• **Questions**:
1. Selon le texte sur le carême, à quel pape doit-on le fait que le carême commence le Mercredi des Cendres et se termine le Samedi Saint ?
2. Dans le texte sur le carême, reproduire à l'identique tout le passage allant de « 2. Du latin quadragesima » jusqu'à « jours de jeûne. ».

Le Carême : Notre occasion au repentir

Sans titre

Première version publiée sur pourunephilosophie

Par Jean-Luc MULYANGA

 1. Chaque année, l’Église met à notre disposition ce temps privilégié qu’est le carême. Une nouvelle occasion au repentir, un temps capital pour marcher spirituellement vers Pâques, vers le fondement de notre foi dans la Résurrection du Christ. Car si le Christ n’est pas ressuscité, alors vaine est notre foi (1Co 15, 14). C’est aussi un temps pour nous tourner davantage vers Dieu[1], pour changer de vie. Pour déchirer nos cœurs et non nos vêtements afin de retourner à Dieu (Jl 2, 13). 

 2. Du latin quadragesima (dies) : quarantième (jour). Le carême signifie donc un temps qui dure 40[2]jours. Les 40 jours de carême symbolisent la vie humaine. Et donc, le carême c’est chaque jour. C’est chaque jour qu’on doit vivre la pénitence, la réconciliation, le jeûne, le partage, la prière et autres attitudes de croissance spirituelle. En outre, rappelons que c’est grâce au Pape Grégoire le Grand que le carême prend son début le Mercredi des Cendres[3]et sa fin le Samedi Saint. Ce qui correspond à une période de 40 jours de jeûne.  

 3. Le carême est un temps de conversion (métanoia) ou de repentir, de réconciliation, de changement, de pardon. Le carême, c’est entrer en soi-même, c’est en toute simplicité reconnaître ses fautes ou son vieil homme, c’est une démarche de franche intériorité. C’est le temps de se repentir à l’image du fils prodigue (Lc 15, 11-32) : « Père, j’ai péché contre le ciel et envers toi. Je ne suis plus digne d’être appelé ton fils » (v. 21).

Données recueillies
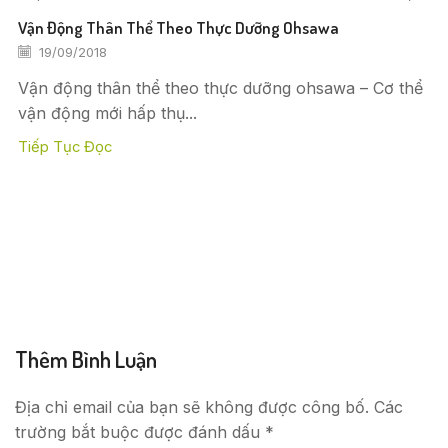
Vận Động Thân Thể Theo Thực Dưỡng Ohsawa
19/09/2018
Vận động thân thể theo thực dưỡng ohsawa – Cơ thể
vận động mới hấp thụ...
Tiếp Tục Đọc
Thêm Bình Luận
Địa chỉ email của bạn sẽ không được công bố. Các
trường bắt buộc được đánh dấu *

• **Réponses**:
1. Au pape Grégoire le Grand.

2.
2. Du latin quadragesima (dies) : quarantième (jour). Le carême signifie donc un temps qui dure 40[2]jours. Les 40 jours de carême symbolisent la vie humaine. Et donc, le carême c’est chaque jour. C’est chaque jour qu’on doit vivre la pénitence, la réconciliation, le jeûne, le partage, la prière et autres attitudes de croissance spirituelle. En outre, rappelons que c’est grâce au Pape Grégoire le Grand que le carême prend son début le Mercredi des Cendres[3]et sa fin le Samedi Saint. Ce qui correspond à une période de 40 jours de jeûne.